**Directions**
Copy exactly the lines from the one containing "solución de envasado" through the last line of the records below, both included, and leave out the pictures.

------------------------------------------------------------

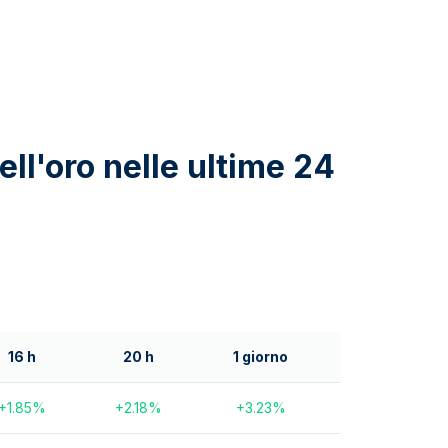
ell'oro nelle ultime 24
16 h
20 h
1 giorno
+
1.85
%
+
2.18
%
+
3.23
%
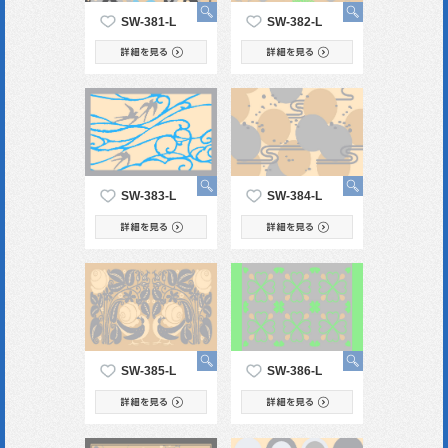
SW-381-L
SW-382-L
SW-383-L
SW-384-L
SW-385-L
SW-386-L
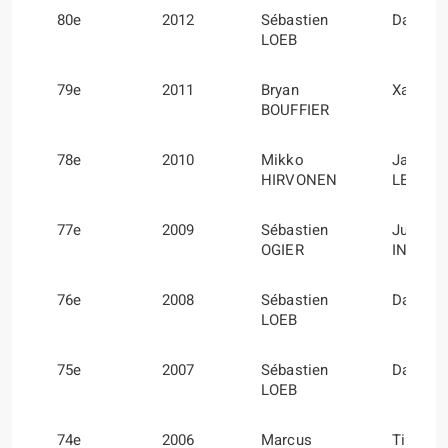
80e
2012
Sébastien
Daniel 
LOEB
79e
2011
Bryan
Xavier 
BOUFFIER
78e
2010
Mikko
Jarmo
HIRVONEN
LEHTIN
77e
2009
Sébastien
Julien
OGIER
INGRAS
76e
2008
Sébastien
Daniel 
LOEB
75e
2007
Sébastien
Daniel 
LOEB
74e
2006
Marcus
Timo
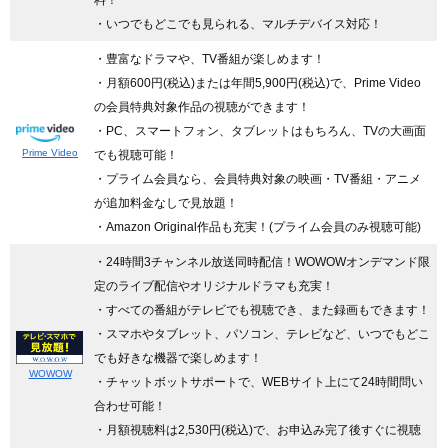
・いつでもどこでも見られる、マルチデバイス対応！
・豊富なドラマや、TV番組が楽しめます！
・月額600円(税込)または年間5,900円(税込)で、Prime Video
の会員特典対象作品の視聴ができます！
・PC、スマートフォン、タブレットはもちろん、TVの大画面
Prime Video
でも視聴可能！
・プライム会員なら、会員特典対象の映画・TV番組・アニメ
が追加料金なしで見放題！
・Amazon Original作品も充実！(プライム会員のみ視聴可能)
・24時間3チャンネル放送同時配信
！WOWOWオンデマンド限
定のライブ配信やオリジナルドラマも充実！
・すべての番組がテレビでも視聴でき、また録画もできます！
・スマホやタブレット、パソコン、テレビなど、いつでもどこ
でも好きな機器で楽しめます！
WOWOW
・チャットボットサポートで、WEBサイト上にて24時間問い
合わせ可能！
・月額視聴料は2,530円(税込)で、お申込み完了後すぐに視聴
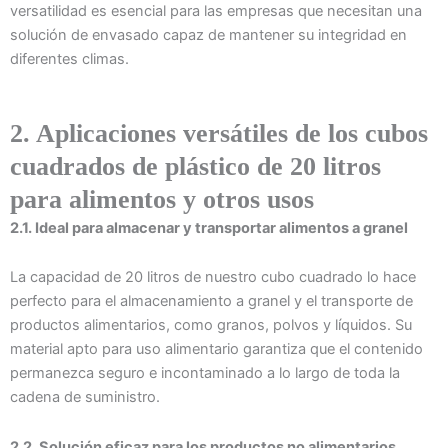
versatilidad es esencial para las empresas que necesitan una
solución de envasado capaz de mantener su integridad en
diferentes climas.
2. Aplicaciones versátiles de los cubos
cuadrados de plástico de 20 litros
para alimentos y otros usos
2.1. Ideal para almacenar y transportar alimentos a granel
La capacidad de 20 litros de nuestro cubo cuadrado lo hace
perfecto para el almacenamiento a granel y el transporte de
productos alimentarios, como granos, polvos y líquidos. Su
material apto para uso alimentario garantiza que el contenido
permanezca seguro e incontaminado a lo largo de toda la
cadena de suministro.
2.2. Solución eficaz para los productos no alimentarios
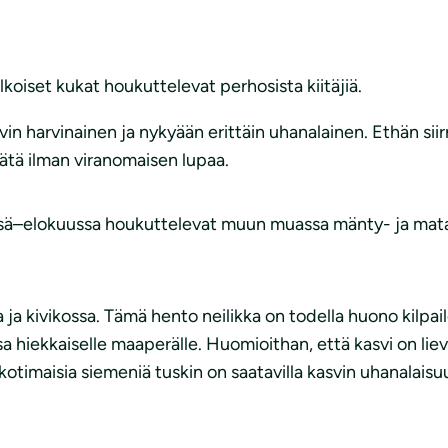
koiset kukat houkuttelevat perhosista kiitäjiä.
in harvinainen ja nykyään erittäin uhanalainen. Ethän siir
ätä ilman viranomaisen lupaa.
 kesä–elokuussa houkuttelevat muun muassa mänty- ja matar
la ja kivikossa. Tämä hento neilikka on todella huono kil
 hiekkaiselle maaperälle. Huomioithan, että kasvi on lieväs
ä, kotimaisia siemeniä tuskin on saatavilla kasvin uhanalais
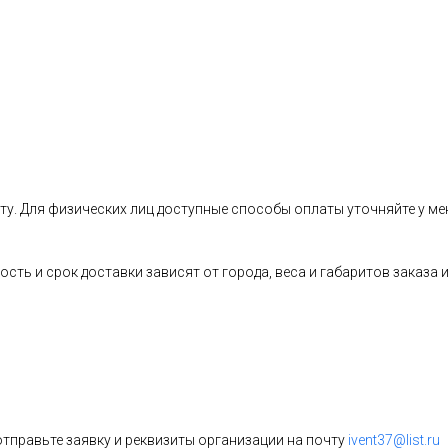
ту. Для физических лиц доступные способы оплаты уточняйте у ме
ость и срок доставки зависят от города, веса и габаритов заказ
тправьте заявку и реквизиты организации на почту
ivent37@list.ru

------------------------------------------------------------

**Task answer**
solución de envasado capaz de mantener su integridad en
diferentes climas.
2. Aplicaciones versátiles de los cubos
cuadrados de plástico de 20 litros
para alimentos y otros usos
2.1. Ideal para almacenar y transportar alimentos a granel
La capacidad de 20 litros de nuestro cubo cuadrado lo hace
perfecto para el almacenamiento a granel y el transporte de
productos alimentarios, como granos, polvos y líquidos. Su
material apto para uso alimentario garantiza que el contenido
permanezca seguro e incontaminado a lo largo de toda la
cadena de suministro.
2.2. Solución eficaz para los productos no alimentarios
koiset kukat houkuttelevat perhosista kiitäjiä.
in harvinainen ja nykyään erittäin uhanalainen. Ethän siir
ätä ilman viranomaisen lupaa.
 kesä–elokuussa houkuttelevat muun muassa mänty- ja matar
la ja kivikossa. Tämä hento neilikka on todella huono kil
 hiekkaiselle maaperälle. Huomioithan, että kasvi on lieväs
ä, kotimaisia siemeniä tuskin on saatavilla kasvin uhanalais
ту. Для физических лиц доступные способы оплаты уточняйте у ме
ость и срок доставки зависят от города, веса и габаритов заказ
тправьте заявку и реквизиты организации на почту
ivent37@list.ru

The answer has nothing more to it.